People v Wellington |
2018 NY Slip Op 00957 |
Decided on February 9, 2018 |
Appellate Division, Fourth Department |
Published by New York State Law Reporting Bureau pursuant to Judiciary Law § 431. |
This opinion is uncorrected and subject to revision before publication in the Official Reports. |
Decided on February 9, 2018 SUPREME COURT OF THE STATE OF NEW YORK Appellate Division, Fourth Judicial Department
PRESENT: WHALEN, P.J., PERADOTTO, LINDLEY, NEMOYER, AND TROUTMAN, JJ.
9 KA 15-00571
v
COURTNEY WELLINGTON, DEFENDANT-APPELLANT.
TIMOTHY P. DONAHER, PUBLIC DEFENDER, ROCHESTER (JANET C. SOMES OF COUNSEL), FOR DEFENDANT-APPELLANT.
SANDRA DOORLEY, DISTRICT ATTORNEY, ROCHESTER (STEPHEN X. O'BRIEN OF COUNSEL), FOR RESPONDENT.

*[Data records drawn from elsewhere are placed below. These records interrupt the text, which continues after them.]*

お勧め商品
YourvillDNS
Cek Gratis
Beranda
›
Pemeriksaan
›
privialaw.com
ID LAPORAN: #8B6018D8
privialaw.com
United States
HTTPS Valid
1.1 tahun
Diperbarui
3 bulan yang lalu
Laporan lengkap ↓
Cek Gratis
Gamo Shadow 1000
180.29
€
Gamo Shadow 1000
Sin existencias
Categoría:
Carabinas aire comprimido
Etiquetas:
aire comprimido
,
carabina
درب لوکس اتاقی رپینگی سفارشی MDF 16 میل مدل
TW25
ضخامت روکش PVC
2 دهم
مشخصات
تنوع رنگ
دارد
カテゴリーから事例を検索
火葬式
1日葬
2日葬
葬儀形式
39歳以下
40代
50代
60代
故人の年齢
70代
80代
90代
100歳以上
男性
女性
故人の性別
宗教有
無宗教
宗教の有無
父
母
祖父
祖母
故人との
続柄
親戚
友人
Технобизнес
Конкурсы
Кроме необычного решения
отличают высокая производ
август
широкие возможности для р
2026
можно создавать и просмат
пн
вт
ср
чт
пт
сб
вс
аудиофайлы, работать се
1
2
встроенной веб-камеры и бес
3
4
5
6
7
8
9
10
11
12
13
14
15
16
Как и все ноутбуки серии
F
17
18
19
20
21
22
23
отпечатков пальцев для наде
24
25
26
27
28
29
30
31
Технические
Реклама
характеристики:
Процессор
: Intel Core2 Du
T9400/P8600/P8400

Appeal from a judgment of the Supreme Court, Monroe County (Thomas E. Moran, J.), rendered December 15, 2014. The judgment convicted defendant, upon his plea of guilty, of attempted murder in the second degree and assault in the first degree.
It is hereby ORDERED that the judgment so appealed from is unanimously affirmed.

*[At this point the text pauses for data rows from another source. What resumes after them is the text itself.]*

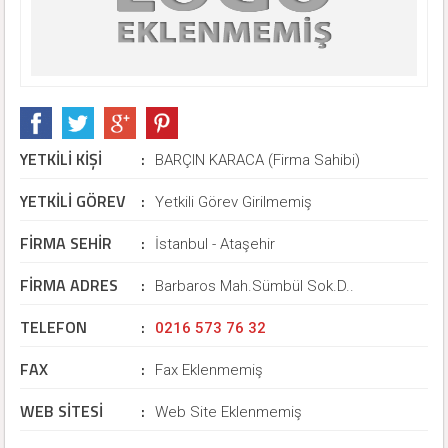
YETKİLİ KİŞİ
:
BARÇIN KARACA (Firma Sahibi)
YETKİLİ GÖREV
:
Yetkili Görev Girilmemiş
FİRMA SEHİR
:
İstanbul - Ataşehir
FİRMA ADRES
:
Barbaros Mah.Sümbül Sok.D..
TELEFON
:
0216 573 76 32
FAX
:
Fax Eklenmemiş
WEB SİTESİ
:
Web Site Eklenmemiş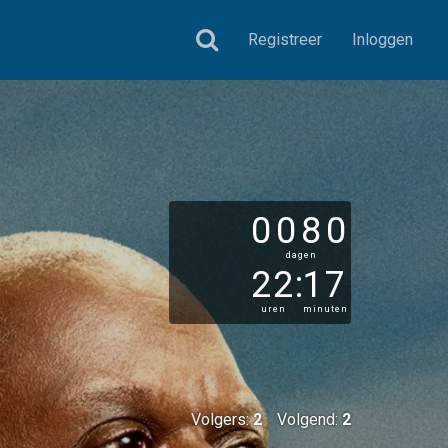
Registreer
Inloggen
0080
dagen
22
:
17
uren
minuten
Volgers:
2
Volgend:
2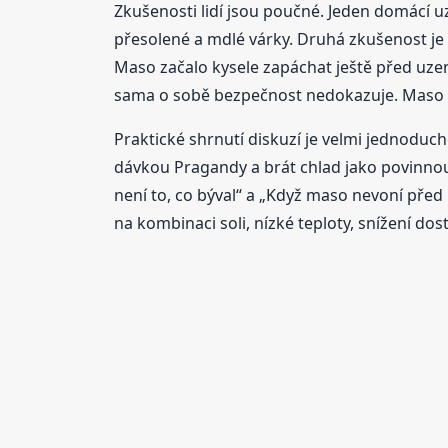
Zkušenosti lidí jsou poučné. Jeden domácí u
přesolené a mdlé várky. Druhá zkušenost je o
Maso začalo kysele zapáchat ještě před uzen
sama o sobě bezpečnost nedokazuje. Maso m
Praktické shrnutí diskuzí je velmi jednoduch
dávkou Pragandy a brát chlad jako povinnou s
není to, co býval“ a „Když maso nevoní pře
na kombinaci soli, nízké teploty, snížení d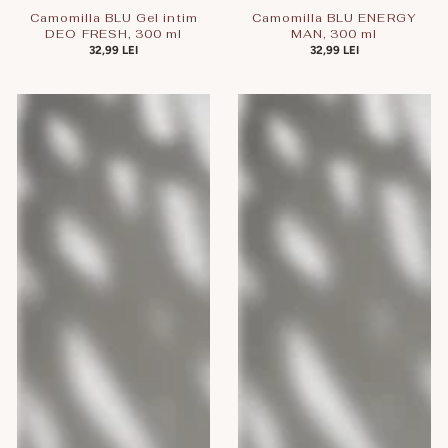
Camomilla BLU Gel intim
Camomilla BLU ENERGY
DEO FRESH, 300 ml
MAN, 300 ml
PREȚ
32,99 LEI
PREȚ
32,99 LEI
OBIȘNUIT
OBIȘNUIT
Camomilla
Camomilla
BLU
BLU
Gel
Gel
intim
intim
TROPICAL
Cotton
PAPAYA,
Flower,
300
300
ml
ml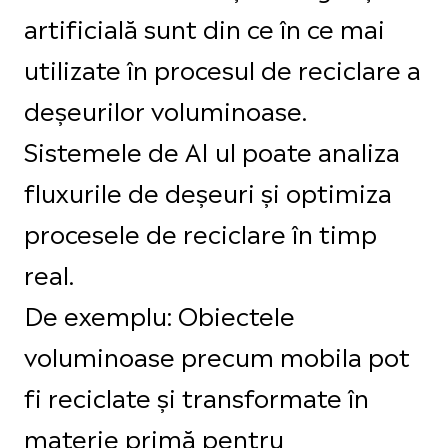
artificială sunt din ce în ce mai
utilizate în procesul de reciclare a
deșeurilor voluminoase.
Sistemele de AI ul poate analiza
fluxurile de deșeuri și optimiza
procesele de reciclare în timp
real.
De exemplu: Obiectele
voluminoase precum mobila pot
fi reciclate și transformate în
materie primă pentru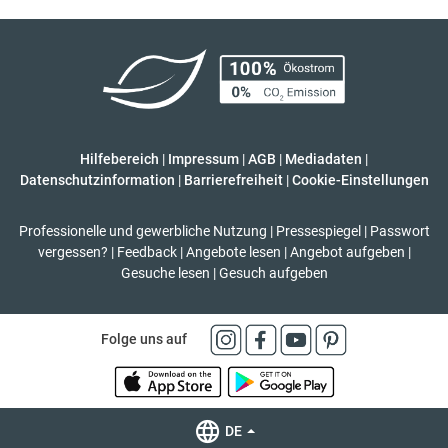
Hilfebereich
|
Impressum
|
AGB
|
Mediadaten
|
Datenschutzinformation
|
Barrierefreiheit
|
Cookie-Einstellungen
Professionelle und gewerbliche Nutzung
|
Pressespiegel
|
Passwort
vergessen?
|
Feedback
|
Angebote lesen
|
Angebot aufgeben
|
Gesuche lesen
|
Gesuch aufgeben
Folge uns auf
DE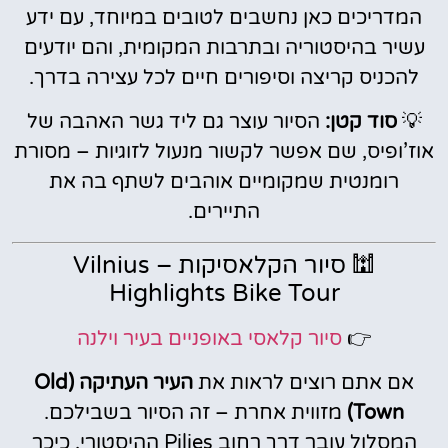
המדריכים כאן נחשבים לטובים במיוחד, עם ידע
עשיר בהיסטוריה ובתרבות המקומית, והם יודעים
להכניס קריצה וסיפורים חיים לכל עצירה בדרך.
💡
סוד קטן:
הסיור עוצר גם ליד גשר האהבה של
אוז’ופיס, שם אפשר לקשור מנעול לזוגיות – מסורת
רומנטית שמקומיים אוהבים לשתף בה את
התיירים.
🕍 סיור הקלאסיקות – Vilnius
Highlights Bike Tour
👉
סיור קלאסי באופניים בעיר וילנה
אם אתם רוצים לראות את
העיר העתיקה (Old
Town)
מזווית אחרת – זה הסיור בשבילכם.
המסלול עובר דרך רחוב Pilies ההיסטורי, כיכר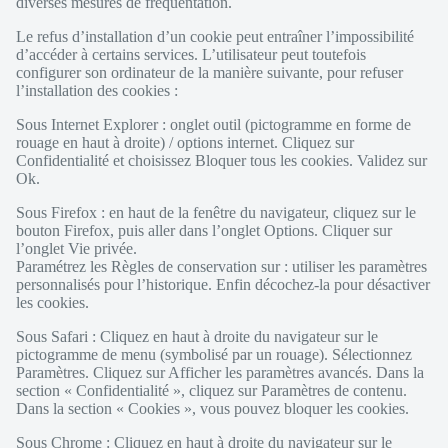
diverses mesures de fréquentation.
Le refus d’installation d’un cookie peut entraîner l’impossibilité
d’accéder à certains services. L’utilisateur peut toutefois
configurer son ordinateur de la manière suivante, pour refuser
l’installation des cookies :
Sous Internet Explorer : onglet outil (pictogramme en forme de
rouage en haut à droite) / options internet. Cliquez sur
Confidentialité et choisissez Bloquer tous les cookies. Validez sur
Ok.
Sous Firefox : en haut de la fenêtre du navigateur, cliquez sur le
bouton Firefox, puis aller dans l’onglet Options. Cliquer sur
l’onglet Vie privée.
Paramétrez les Règles de conservation sur : utiliser les paramètres
personnalisés pour l’historique. Enfin décochez-la pour désactiver
les cookies.
Sous Safari : Cliquez en haut à droite du navigateur sur le
pictogramme de menu (symbolisé par un rouage). Sélectionnez
Paramètres. Cliquez sur Afficher les paramètres avancés. Dans la
section « Confidentialité », cliquez sur Paramètres de contenu.
Dans la section « Cookies », vous pouvez bloquer les cookies.
Sous Chrome : Cliquez en haut à droite du navigateur sur le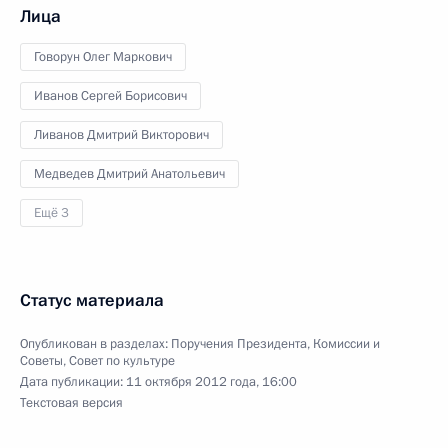
Лица
Говорун Олег Маркович
Иванов Сергей Борисович
Ливанов Дмитрий Викторович
Медведев Дмитрий Анатольевич
Ещё 3
Статус материала
Опубликован в разделах:
Поручения Президента
,
Комиссии и
Советы
,
Совет по культуре
Дата публикации:
11 октября 2012 года, 16:00
Текстовая версия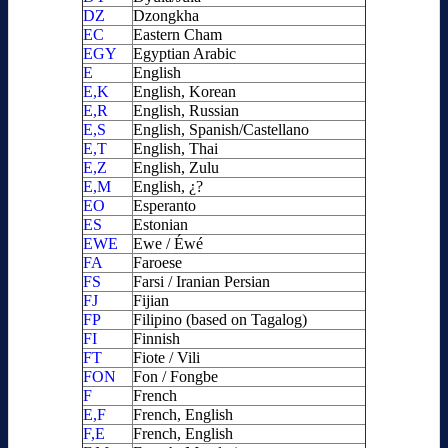
DZ
Dzongkha
EC
Eastern Cham
EGY
Egyptian Arabic
E
English
E,K
English, Korean
E,R
English, Russian
E,S
English, Spanish/Castellano
E,T
English, Thai
E,Z
English, Zulu
E,M
English, ¿?
EO
Esperanto
ES
Estonian
EWE
Ewe / Éwé
FA
Faroese
FS
Farsi / Iranian Persian
FJ
Fijian
FP
Filipino (based on Tagalog)
FI
Finnish
FT
Fiote / Vili
FON
Fon / Fongbe
F
French
E,F
French, English
F,E
French, English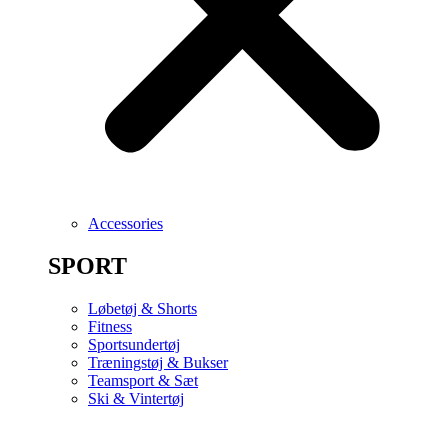
Accessories
SPORT
Løbetøj & Shorts
Fitness
Sportsundertøj
Træningstøj & Bukser
Teamsport & Sæt
Ski & Vintertøj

Memorandum: Defendant appeals from a judgment convicting him upon his plea of guilty of, inter alia, attempted murder in the second degree (Penal Law §§ 110.00, 125.25 [1]) arising from an incident in which he brutally attacked the mother of his child with a hammer in the City of Rochester. Defendant was sentenced, in accordance with the plea bargain, to an aggregate determinate term of 18 years of imprisonment and 5 years of postrelease supervision. Preliminarily, we agree with defendant that his waiver of the right to appeal does not encompass his challenge to the severity of his bargained-for sentence (see People v Gruzca, 145 AD3d 1505, 1506 [4th Dept 2016]; see generally People v Maracle, 19 NY3d 925, 927-928 [2012]). We see no reason, however, to reduce defendant's sentence as a matter of discretion in the interest of justice (see CPL 470.15 [6] [b]). As defendant admitted during the plea colloquy, he struck the mother of his child in the head multiple times with a hammer, intending to kill her. The mitigating factors that defendant proffers in his brief are unexceptional, and they are more than fully accounted for by the agreed-upon, midrange sentence imposed by Supreme Court.